RNA-Seq Data Analysis:
Transcriptomic data can reveal:
Expression levels of Olfr1002 across different developmental stages
Co-expressed genes that may function in the same signaling pathway
Alternative splicing variants that could have distinct functional properties
Regulatory factors controlling Olfr1002 expression
Key analytical approaches include:
Differential expression analysis to identify conditions that modulate Olfr1002 expression
Co-expression network analysis to identify genes with similar expression patterns
Enrichment analysis to identify overrepresented pathways among co-expressed genes
Single-cell RNA-seq to determine the precise cellular context of Olfr1002 expression
Proteomic Data Integration:
Proteomic analyses provide complementary information about:
Post-translational modifications of Olfr1002 that may regulate its activity
Protein-protein interactions that mediate signal transduction
Subcellular localization of Olfr1002 and associated proteins
Protein turnover rates that may influence adaptation kinetics
Techniques for proteomic characterization include:
Immunoprecipitation followed by mass spectrometry to identify interacting partners
Phosphoproteomics to map phosphorylation sites involved in receptor desensitization
Spatial proteomics to determine the subcellular distribution of signaling components
APEX2 proximity labeling to identify proteins in the vicinity of Olfr1002
Integration Frameworks:
Several computational approaches can integrate these diverse data types:
Correlation analysis between transcript and protein levels to identify post-transcriptional regulation
Pathway enrichment using both RNA and protein data to identify robust biological processes
Network modeling to link transcriptional regulators to their protein targets
Machine learning approaches to predict functional outcomes based on multi-omics signatures
Case Study: Adaptation Mechanisms
Integrating transcriptomic and proteomic data is particularly valuable for understanding adaptation mechanisms.

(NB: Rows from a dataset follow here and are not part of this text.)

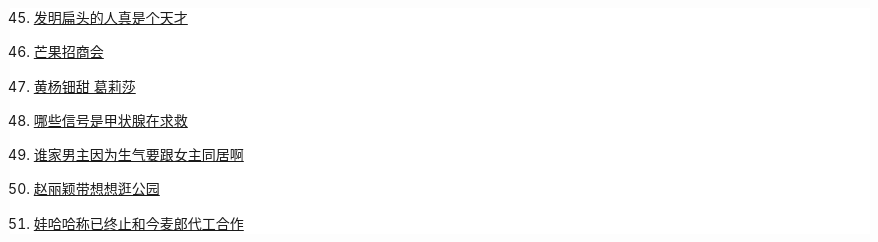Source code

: 45. [发明扁头的人真是个天才](https://m.weibo.cn/search?containerid=100103type%3D1%26t%3D10%26q%3D%E5%8F%91%E6%98%8E%E6%89%81%E5%A4%B4%E7%9A%84%E4%BA%BA%E7%9C%9F%E6%98%AF%E4%B8%AA%E5%A4%A9%E6%89%8D&stream_entry_id=31&isnewpage=1&extparam=seat%3D1%26q%3D%25E5%258F%2591%25E6%2598%258E%25E6%2589%2581%25E5%25A4%25B4%25E7%259A%2584%25E4%25BA%25BA%25E7%259C%259F%25E6%2598%25AF%25E4%25B8%25AA%25E5%25A4%25A9%25E6%2589%258D%26filter_type%3Drealtimehot%26lcate%3D5001%26c_type%3D31%26pos%3D43%26flag%3D1%26cate%3D5001%26band_rank%3D42%26dgr%3D0%26realpos%3D42%26stream_entry_id%3D31%26display_time%3D1747297951%26pre_seqid%3D174729795141803100959135)  

46. [芒果招商会](https://m.weibo.cn/search?containerid=100103type%3D1%26t%3D10%26q%3D%E8%8A%92%E6%9E%9C%E6%8B%9B%E5%95%86%E4%BC%9A&stream_entry_id=31&isnewpage=1&extparam=seat%3D1%26q%3D%25E8%258A%2592%25E6%259E%259C%25E6%258B%259B%25E5%2595%2586%25E4%25BC%259A%26filter_type%3Drealtimehot%26lcate%3D5001%26c_type%3D31%26pos%3D44%26flag%3D1%26cate%3D5001%26band_rank%3D43%26dgr%3D0%26realpos%3D43%26stream_entry_id%3D31%26display_time%3D1747297951%26pre_seqid%3D174729795141803100959135)  

47. [黄杨钿甜 葛莉莎](https://m.weibo.cn/search?containerid=100103type%3D1%26t%3D10%26q%3D%E9%BB%84%E6%9D%A8%E9%92%BF%E7%94%9C+%E8%91%9B%E8%8E%89%E8%8E%8E&stream_entry_id=31&isnewpage=1&extparam=seat%3D1%26q%3D%25E9%25BB%2584%25E6%259D%25A8%25E9%2592%25BF%25E7%2594%259C%2520%25E8%2591%259B%25E8%258E%2589%25E8%258E%258E%26filter_type%3Drealtimehot%26lcate%3D5001%26c_type%3D31%26pos%3D45%26flag%3D0%26cate%3D5001%26band_rank%3D44%26dgr%3D0%26realpos%3D44%26stream_entry_id%3D31%26display_time%3D1747297951%26pre_seqid%3D174729795141803100959135)  

48. [哪些信号是甲状腺在求救](https://m.weibo.cn/search?containerid=100103type%3D1%26t%3D10%26q%3D%23%E5%93%AA%E4%BA%9B%E4%BF%A1%E5%8F%B7%E6%98%AF%E7%94%B2%E7%8A%B6%E8%85%BA%E5%9C%A8%E6%B1%82%E6%95%91%23&stream_entry_id=31&isnewpage=1&extparam=seat%3D1%26q%3D%2523%25E5%2593%25AA%25E4%25BA%259B%25E4%25BF%25A1%25E5%258F%25B7%25E6%2598%25AF%25E7%2594%25B2%25E7%258A%25B6%25E8%2585%25BA%25E5%259C%25A8%25E6%25B1%2582%25E6%2595%2591%2523%26filter_type%3Drealtimehot%26lcate%3D5001%26c_type%3D31%26pos%3D46%26flag%3D1%26cate%3D5001%26band_rank%3D45%26dgr%3D0%26realpos%3D45%26stream_entry_id%3D31%26display_time%3D1747297951%26pre_seqid%3D174729795141803100959135)  

49. [谁家男主因为生气要跟女主同居啊](https://m.weibo.cn/search?containerid=100103type%3D1%26t%3D10%26q%3D%E8%B0%81%E5%AE%B6%E7%94%B7%E4%B8%BB%E5%9B%A0%E4%B8%BA%E7%94%9F%E6%B0%94%E8%A6%81%E8%B7%9F%E5%A5%B3%E4%B8%BB%E5%90%8C%E5%B1%85%E5%95%8A&stream_entry_id=31&isnewpage=1&extparam=seat%3D1%26q%3D%25E8%25B0%2581%25E5%25AE%25B6%25E7%2594%25B7%25E4%25B8%25BB%25E5%259B%25A0%25E4%25B8%25BA%25E7%2594%259F%25E6%25B0%2594%25E8%25A6%2581%25E8%25B7%259F%25E5%25A5%25B3%25E4%25B8%25BB%25E5%2590%258C%25E5%25B1%2585%25E5%2595%258A%26filter_type%3Drealtimehot%26lcate%3D5001%26c_type%3D31%26pos%3D47%26flag%3D1%26cate%3D5001%26band_rank%3D46%26dgr%3D0%26realpos%3D46%26stream_entry_id%3D31%26display_time%3D1747297951%26pre_seqid%3D174729795141803100959135)  

50. [赵丽颖带想想逛公园](https://m.weibo.cn/search?containerid=100103type%3D1%26t%3D10%26q%3D%23%E8%B5%B5%E4%B8%BD%E9%A2%96%E5%B8%A6%E6%83%B3%E6%83%B3%E9%80%9B%E5%85%AC%E5%9B%AD%23&stream_entry_id=31&isnewpage=1&extparam=seat%3D1%26q%3D%2523%25E8%25B5%25B5%25E4%25B8%25BD%25E9%25A2%2596%25E5%25B8%25A6%25E6%2583%25B3%25E6%2583%25B3%25E9%2580%259B%25E5%2585%25AC%25E5%259B%25AD%2523%26filter_type%3Drealtimehot%26lcate%3D5001%26c_type%3D31%26pos%3D48%26flag%3D0%26cate%3D5001%26band_rank%3D47%26dgr%3D0%26realpos%3D47%26stream_entry_id%3D31%26display_time%3D1747297951%26pre_seqid%3D174729795141803100959135)  

51. [娃哈哈称已终止和今麦郎代工合作](https://m.weibo.cn/search?containerid=100103type%3D1%26t%3D10%26q%3D%23%E5%A8%83%E5%93%88%E5%93%88%E7%A7%B0%E5%B7%B2%E7%BB%88%E6%AD%A2%E5%92%8C%E4%BB%8A%E9%BA%A6%E9%83%8E%E4%BB%A3%E5%B7%A5%E5%90%88%E4%BD%9C%23&stream_entry_id=31&isnewpage=1&extparam=seat%3D1%26q%3D%2523%25E5%25A8%2583%25E5%2593%2588%25E5%2593%2588%25E7%25A7%25B0%25E5%25B7%25B2%25E7%25BB%2588%25E6%25AD%25A2%25E5%2592%258C%25E4%25BB%258A%25E9%25BA%25A6%25E9%2583%258E%25E4%25BB%25A3%25E5%25B7%25A5%25E5%2590%2588%25E4%25BD%259C%2523%26filter_type%3Drealtimehot%26lcate%3D5001%26c_type%3D31%26pos%3D49%26flag%3D0%26cate%3D5001%26band_rank%3D48%26dgr%3D0%26realpos%3D48%26stream_entry_id%3D31%26display_time%3D1747297951%26pre_seqid%3D174729795141803100959135)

For example, recent research has shown that adaptation in the olfactory bulb is heterogeneous across the glomerular population and is more pronounced at higher odor concentrations . This phenomenon could be explained by:
Differential expression of phosphodiesterases that terminate cAMP signaling
Varying levels of receptor kinases that phosphorylate activated receptors
Distinct patterns of internalization machinery expression
Differences in calcium buffering capacity across cell types
By mapping these components at both RNA and protein levels, researchers can build predictive models of which neurons are most susceptible to adaptation and the molecular mechanisms responsible for this differential sensitivity.